- Trecho -
● ● ● ●

Ao andar de cima, anistia. Ao de baixo, camisinha
O prefeito Cesar Maia conseguiu duas manchetes sucessivas de "O Globo". Na primeira, revelou que as comunidades pobres da cidade continuariam se expandindo:
"O grande problema do crescimento das favelas, a partir dos anos 80, é a taxa de fertilidade da favela, superior à da não-favela".
No dia seguinte, informou que encaminhará aos vereadores um projeto de lei que regularizará as expansões feitas nas coberturas dos edifícios da cidade.
O grande problema do crescimento das favelas não são as crianças pobres. São os prefeitos, ministros e presidentes de Pindorama. Quando Cesar Maia diz que o aumento do número de crianças nascidas em favelas gera mais comunidades pobres, enuncia uma verdade estatística e um engano histórico. De fato, o crescimento demográfico das favelas é quatro vezes superior ao da cidade. Metade desse inchaço viria da reprodução dos pobres. Muita gente boa acredita que o elevado número de crianças nascidas no Nordeste é uma das causas da miséria nacional. Dona Lindu, a mãe de Lula, teve sete filhos. Todos contribuíram para o progresso de Pindorama, ora como operários, ora como diaristas.
No espaço de uma geração, de 1970 a 2003, a taxa de fertilidade nacional caiu de 5,7 filhos para 2,2. De acordo com a teoria herodiana do aumento da renda pela redução do número de capitas, a isso deveria ter correspondido alguma melhora na distribuição da riqueza nacional. O índice de Gini, termômetro da desigualdade social, estava em 0,59 em 1970. Está em 0,55. O Brasil ficou com uma taxa de fertilidade semelhante à americana e manteve uma distribuição da renda pior que a de Zâmbia.
A segunda observação de Cesar Maia dá uma pista para se entender algumas das causas desse pastelão. Ele promete regularizar as edificações das coberturas, retirando-lhes o estigma da ilegalidade. Isso lhes elevará o valor em algo entre 10% e 20%. Aos puxados do andar de cima, racionalidade, anistia e votos de bem-estar. Às casas do andar de baixo, construídas em terrenos sem titulação, descaso e votos de abstinência, camisinha ou laqueadura.

● ● ● ●

- Informações fornecidas -
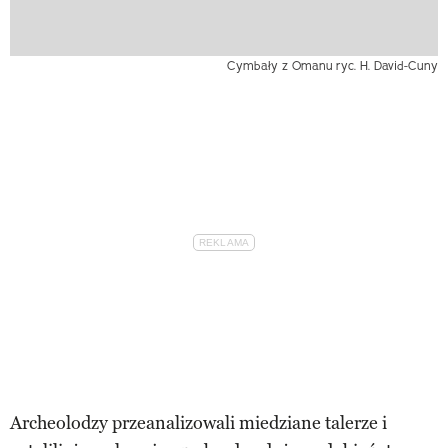
Cymbały z Omanu
ryc. H. David-Cuny
Archeolodzy przeanalizowali miedziane talerze i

● ● ● ●

- Explore o material -
1. Reproduza a parte do trecho sobre as favelas que começa nas palavras "No espaço de" e termina depois de "a de Zâmbia.".
2. Segundo o trecho, quanto caiu a taxa de fertilidade nacional entre 1970 e 2003?
O material não tem relação com o trecho.

- Suas respostas -
1.
No espaço de uma geração, de 1970 a 2003, a taxa de fertilidade nacional caiu de 5,7 filhos para 2,2. De acordo com a teoria herodiana do aumento da renda pela redução do número de capitas, a isso deveria ter correspondido alguma melhora na distribuição da riqueza nacional. O índice de Gini, termômetro da desigualdade social, estava em 0,59 em 1970. Está em 0,55. O Brasil ficou com uma taxa de fertilidade semelhante à americana e manteve uma distribuição da renda pior que a de Zâmbia.

2. Caiu de 5,7 filhos para 2,2.